Break up Lengthy Explanations

Guides are more than lists. They are instructional tools, telling users not just where but how to do research, which often requires longer narrative or explanatory text. There is an inevitable tension between conflicting purposes: bulleted lists for quick findability, vs. sentences and paragraphs for explanation. Try to alternate modes: break up explanations with bullets, sub-headings, and other visual cues to group smaller "chunks" of information.

Sort Lists of Resources

As students tend to use the first resources listed, it is generally preferable to list them in order of importance rather than alphabetically.

Think about other ways to arrange the sources. For example: in order by importance or value, as you see it; from broad to narrow in subject scope; by date coverage; etc.

It is also desirable to keep lists of resources short – maybe to the top five key resources featured prominently. One may also consider breaking long lists of resources into different boxes based on similar content type.

Less is More!

Usability tests show that students are confused by excessive content. So, tabs, text, lists, number of pages and boxes should be kept to a minimum. 

There's no magic number, but if you have more than 7 or 8 resources in a single content box you should think about how it can divided into more than one box. 

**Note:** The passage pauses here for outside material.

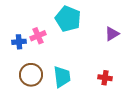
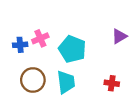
cyan pentagon: (68, 19) -> (72, 49), moved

Strive for usability, not comprehensiveness.

Avoid Feedback Tools

For the most part student comments, ratings, recommendations should be avoided. Students are seeking advice from experts not from other students.

Describe Unclear Resources

Names of resources whose subject area is not clear, e.g. JSTOR, Francis, PAIS, MLA, CIAO should always have brief descriptions added to them to indicate the type of content.

Database Descriptions

Avoid describing the database asset using the default scope note from the vendor. Often this type of text is wordy and full of jargon. Aim for clear language with just a few sentences so the reader can scan the description quickly.

Also consider how the database description will read when reused on other guides. Subject specific acronyms and abbreviations may confuse readers who are unfamiliar with the subject.

Minimize Print Resource Lists

Screenshot of the Add-Reorder menu where the option for 'Book from the Catalog' can be found

Use the Book from the Catalog feature to highlight print resources. 

Yet, keep mentions of print resources to a minimum. The best resource may be print. However, long lists of resources inaccessible via the web will frustrate or confuse most users.